Find each line in the rows below that contains the word "greater", and copy those lines.

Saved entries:
☆ ☆ ☆ ☆

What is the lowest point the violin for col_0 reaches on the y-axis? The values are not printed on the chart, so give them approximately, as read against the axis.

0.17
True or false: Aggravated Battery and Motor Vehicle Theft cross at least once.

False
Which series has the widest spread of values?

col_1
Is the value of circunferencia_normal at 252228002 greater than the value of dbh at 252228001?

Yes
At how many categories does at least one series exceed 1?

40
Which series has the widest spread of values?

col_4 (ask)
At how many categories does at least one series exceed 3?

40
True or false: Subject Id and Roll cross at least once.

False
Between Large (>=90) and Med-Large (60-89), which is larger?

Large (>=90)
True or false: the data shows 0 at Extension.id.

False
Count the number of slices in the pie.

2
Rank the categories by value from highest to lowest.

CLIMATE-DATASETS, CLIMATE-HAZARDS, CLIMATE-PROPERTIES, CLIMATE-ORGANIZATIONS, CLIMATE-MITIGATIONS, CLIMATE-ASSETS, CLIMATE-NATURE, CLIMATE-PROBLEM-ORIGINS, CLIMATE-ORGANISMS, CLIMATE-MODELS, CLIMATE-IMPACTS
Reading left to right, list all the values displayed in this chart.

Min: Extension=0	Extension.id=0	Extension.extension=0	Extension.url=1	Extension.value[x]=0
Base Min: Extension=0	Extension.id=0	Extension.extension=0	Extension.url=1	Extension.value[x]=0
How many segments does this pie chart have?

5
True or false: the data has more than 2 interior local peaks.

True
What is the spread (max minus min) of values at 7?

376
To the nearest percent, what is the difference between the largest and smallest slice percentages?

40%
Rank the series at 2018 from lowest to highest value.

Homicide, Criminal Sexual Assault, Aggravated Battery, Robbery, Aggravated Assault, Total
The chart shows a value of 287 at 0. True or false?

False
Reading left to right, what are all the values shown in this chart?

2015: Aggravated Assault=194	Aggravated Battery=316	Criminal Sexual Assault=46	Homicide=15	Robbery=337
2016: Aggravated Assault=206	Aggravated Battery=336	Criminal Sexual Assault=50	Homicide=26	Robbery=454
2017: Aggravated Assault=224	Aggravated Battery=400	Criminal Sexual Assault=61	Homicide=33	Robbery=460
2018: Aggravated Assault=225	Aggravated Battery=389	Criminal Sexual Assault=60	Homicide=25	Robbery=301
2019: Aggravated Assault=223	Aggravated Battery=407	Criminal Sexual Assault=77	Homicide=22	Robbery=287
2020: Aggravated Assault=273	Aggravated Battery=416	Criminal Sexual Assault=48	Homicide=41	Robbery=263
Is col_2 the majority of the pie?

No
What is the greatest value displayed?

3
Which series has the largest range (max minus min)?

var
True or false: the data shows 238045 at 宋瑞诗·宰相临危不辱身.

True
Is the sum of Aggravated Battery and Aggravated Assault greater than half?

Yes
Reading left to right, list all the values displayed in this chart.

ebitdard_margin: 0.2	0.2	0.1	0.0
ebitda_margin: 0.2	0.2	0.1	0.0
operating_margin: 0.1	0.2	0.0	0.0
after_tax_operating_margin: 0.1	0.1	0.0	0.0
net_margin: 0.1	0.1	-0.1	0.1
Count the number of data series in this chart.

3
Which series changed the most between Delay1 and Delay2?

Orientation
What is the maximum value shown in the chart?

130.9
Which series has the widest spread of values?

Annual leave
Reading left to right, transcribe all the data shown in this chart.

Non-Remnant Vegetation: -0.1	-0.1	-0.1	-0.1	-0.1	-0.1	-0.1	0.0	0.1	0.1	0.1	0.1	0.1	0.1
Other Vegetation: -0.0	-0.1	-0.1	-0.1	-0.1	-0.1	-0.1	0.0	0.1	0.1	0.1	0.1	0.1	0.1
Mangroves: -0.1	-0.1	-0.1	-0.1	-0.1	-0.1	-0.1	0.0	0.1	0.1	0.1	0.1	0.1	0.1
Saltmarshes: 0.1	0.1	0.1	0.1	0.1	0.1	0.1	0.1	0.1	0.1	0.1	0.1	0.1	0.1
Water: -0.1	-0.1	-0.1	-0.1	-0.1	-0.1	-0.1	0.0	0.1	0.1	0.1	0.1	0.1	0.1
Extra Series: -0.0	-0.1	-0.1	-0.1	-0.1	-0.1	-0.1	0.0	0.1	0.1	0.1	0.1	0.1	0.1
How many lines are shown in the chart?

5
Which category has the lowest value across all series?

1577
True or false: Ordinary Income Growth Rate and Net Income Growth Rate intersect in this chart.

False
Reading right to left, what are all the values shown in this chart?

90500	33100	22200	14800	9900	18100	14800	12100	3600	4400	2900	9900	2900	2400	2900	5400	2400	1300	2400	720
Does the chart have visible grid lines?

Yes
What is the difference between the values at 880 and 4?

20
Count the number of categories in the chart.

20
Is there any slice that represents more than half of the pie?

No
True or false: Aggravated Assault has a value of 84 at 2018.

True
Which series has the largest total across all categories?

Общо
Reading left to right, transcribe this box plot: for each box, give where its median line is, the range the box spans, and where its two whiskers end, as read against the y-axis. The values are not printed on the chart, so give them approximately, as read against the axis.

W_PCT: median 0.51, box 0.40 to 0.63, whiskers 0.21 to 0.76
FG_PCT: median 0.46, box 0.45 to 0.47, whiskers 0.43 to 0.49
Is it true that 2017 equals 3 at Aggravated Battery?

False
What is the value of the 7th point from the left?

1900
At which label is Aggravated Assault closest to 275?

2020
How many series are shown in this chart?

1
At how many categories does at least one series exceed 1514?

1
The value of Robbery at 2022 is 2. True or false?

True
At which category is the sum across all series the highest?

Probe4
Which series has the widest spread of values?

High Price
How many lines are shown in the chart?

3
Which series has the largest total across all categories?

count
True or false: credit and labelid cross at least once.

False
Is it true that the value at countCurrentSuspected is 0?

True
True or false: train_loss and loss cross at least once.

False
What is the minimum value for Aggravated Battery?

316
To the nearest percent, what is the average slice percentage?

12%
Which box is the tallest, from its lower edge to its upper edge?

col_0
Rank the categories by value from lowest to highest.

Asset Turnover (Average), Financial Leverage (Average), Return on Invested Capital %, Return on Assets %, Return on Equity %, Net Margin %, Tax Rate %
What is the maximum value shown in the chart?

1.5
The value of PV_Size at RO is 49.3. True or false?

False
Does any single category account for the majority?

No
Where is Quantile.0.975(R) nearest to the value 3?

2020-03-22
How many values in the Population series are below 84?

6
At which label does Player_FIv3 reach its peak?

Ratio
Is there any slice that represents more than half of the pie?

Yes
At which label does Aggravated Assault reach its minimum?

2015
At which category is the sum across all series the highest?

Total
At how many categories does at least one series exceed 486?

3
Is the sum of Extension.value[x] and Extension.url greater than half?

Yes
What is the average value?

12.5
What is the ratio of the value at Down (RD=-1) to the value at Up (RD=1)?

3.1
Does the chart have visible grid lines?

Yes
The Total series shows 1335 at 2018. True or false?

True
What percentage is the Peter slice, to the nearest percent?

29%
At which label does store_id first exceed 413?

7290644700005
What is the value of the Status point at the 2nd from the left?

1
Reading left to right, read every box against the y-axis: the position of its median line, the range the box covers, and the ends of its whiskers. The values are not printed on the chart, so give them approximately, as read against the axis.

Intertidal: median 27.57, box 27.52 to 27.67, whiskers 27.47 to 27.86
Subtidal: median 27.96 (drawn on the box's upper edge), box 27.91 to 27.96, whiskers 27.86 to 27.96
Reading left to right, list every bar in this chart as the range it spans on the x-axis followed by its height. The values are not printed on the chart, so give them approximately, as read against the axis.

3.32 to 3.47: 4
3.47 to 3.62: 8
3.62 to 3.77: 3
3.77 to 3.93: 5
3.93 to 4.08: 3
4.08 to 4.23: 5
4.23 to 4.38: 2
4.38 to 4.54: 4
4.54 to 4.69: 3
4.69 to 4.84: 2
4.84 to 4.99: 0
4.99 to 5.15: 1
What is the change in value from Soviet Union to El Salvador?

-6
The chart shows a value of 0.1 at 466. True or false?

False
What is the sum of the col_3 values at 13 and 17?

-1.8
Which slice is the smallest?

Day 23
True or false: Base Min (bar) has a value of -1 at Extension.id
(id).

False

☆ ☆ ☆ ☆

-- FINISHED TASK --
Is the value of circunferencia_normal at 252228002 greater than the value of dbh at 252228001?
Is the sum of Aggravated Battery and Aggravated Assault greater than half?
Is the sum of Extension.value[x] and Extension.url greater than half?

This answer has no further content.